All of the entries below need to be repeated exactly.
##### Working data
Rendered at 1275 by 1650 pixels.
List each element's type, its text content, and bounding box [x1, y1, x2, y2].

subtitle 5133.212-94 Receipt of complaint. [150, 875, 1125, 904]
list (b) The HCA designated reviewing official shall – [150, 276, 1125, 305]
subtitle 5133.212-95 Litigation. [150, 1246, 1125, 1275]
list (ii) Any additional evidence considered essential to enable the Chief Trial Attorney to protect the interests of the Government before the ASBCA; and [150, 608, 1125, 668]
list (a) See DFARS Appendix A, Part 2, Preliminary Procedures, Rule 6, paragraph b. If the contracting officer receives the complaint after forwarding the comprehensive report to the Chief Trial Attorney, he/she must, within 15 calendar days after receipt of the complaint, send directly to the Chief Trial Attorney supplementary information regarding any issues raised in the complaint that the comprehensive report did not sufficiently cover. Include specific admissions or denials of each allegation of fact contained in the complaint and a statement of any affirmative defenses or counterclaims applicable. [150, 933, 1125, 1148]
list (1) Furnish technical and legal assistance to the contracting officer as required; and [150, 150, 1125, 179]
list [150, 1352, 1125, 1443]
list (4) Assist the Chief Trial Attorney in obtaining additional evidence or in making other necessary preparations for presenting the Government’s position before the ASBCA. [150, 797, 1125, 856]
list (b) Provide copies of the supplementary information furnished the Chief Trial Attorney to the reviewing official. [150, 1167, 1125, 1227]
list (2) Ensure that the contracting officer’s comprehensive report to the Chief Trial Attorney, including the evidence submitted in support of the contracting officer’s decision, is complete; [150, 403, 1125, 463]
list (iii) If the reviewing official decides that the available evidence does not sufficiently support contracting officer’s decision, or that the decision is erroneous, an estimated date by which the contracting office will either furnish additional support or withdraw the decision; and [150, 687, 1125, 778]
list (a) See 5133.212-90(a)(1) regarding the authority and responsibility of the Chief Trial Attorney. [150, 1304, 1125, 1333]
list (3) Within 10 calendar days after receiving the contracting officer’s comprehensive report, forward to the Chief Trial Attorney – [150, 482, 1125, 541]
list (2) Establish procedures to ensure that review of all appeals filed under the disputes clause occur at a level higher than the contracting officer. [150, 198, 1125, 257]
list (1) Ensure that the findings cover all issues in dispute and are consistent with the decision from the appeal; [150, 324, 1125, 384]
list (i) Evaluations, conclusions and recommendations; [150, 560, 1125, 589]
##########
=== Output ===
Rendered at 1275 by 1650 pixels.
List each element's type, its text content, and bounding box [x1, y1, x2, y2].

subtitle 5133.212-94 Receipt of complaint. [150, 875, 1125, 904]
list (b) The HCA designated reviewing official shall – [150, 276, 1125, 305]
subtitle 5133.212-95 Litigation. [150, 1246, 1125, 1275]
list (ii) Any additional evidence considered essential to enable the Chief Trial Attorney to protect the interests of the Government before the ASBCA; and [150, 608, 1125, 668]
list (a) See DFARS Appendix A, Part 2, Preliminary Procedures, Rule 6, paragraph b. If the contracting officer receives the complaint after forwarding the comprehensive report to the Chief Trial Attorney, he/she must, within 15 calendar days after receipt of the complaint, send directly to the Chief Trial Attorney supplementary information regarding any issues raised in the complaint that the comprehensive report did not sufficiently cover. Include specific admissions or denials of each allegation of fact contained in the complaint and a statement of any affirmative defenses or counterclaims applicable. [150, 933, 1125, 1148]
list (1) Furnish technical and legal assistance to the contracting officer as required; and [150, 150, 1125, 179]
list [150, 1352, 1125, 1443]
list (4) Assist the Chief Trial Attorney in obtaining additional evidence or in making other necessary preparations for presenting the Government’s position before the ASBCA. [150, 797, 1125, 856]
list (b) Provide copies of the supplementary information furnished the Chief Trial Attorney to the reviewing official. [150, 1167, 1125, 1227]
list (2) Ensure that the contracting officer’s comprehensive report to the Chief Trial Attorney, including the evidence submitted in support of the contracting officer’s decision, is complete; [150, 403, 1125, 463]
list (iii) If the reviewing official decides that the available evidence does not sufficiently support contracting officer’s decision, or that the decision is erroneous, an estimated date by which the contracting office will either furnish additional support or withdraw the decision; and [150, 687, 1125, 778]
list (a) See 5133.212-90(a)(1) regarding the authority and responsibility of the Chief Trial Attorney. [150, 1304, 1125, 1333]
list (3) Within 10 calendar days after receiving the contracting officer’s comprehensive report, forward to the Chief Trial Attorney – [150, 482, 1125, 541]
list (2) Establish procedures to ensure that review of all appeals filed under the disputes clause occur at a level higher than the contracting officer. [150, 198, 1125, 257]
list (1) Ensure that the findings cover all issues in dispute and are consistent with the decision from the appeal; [150, 324, 1125, 384]
list (i) Evaluations, conclusions and recommendations; [150, 560, 1125, 589]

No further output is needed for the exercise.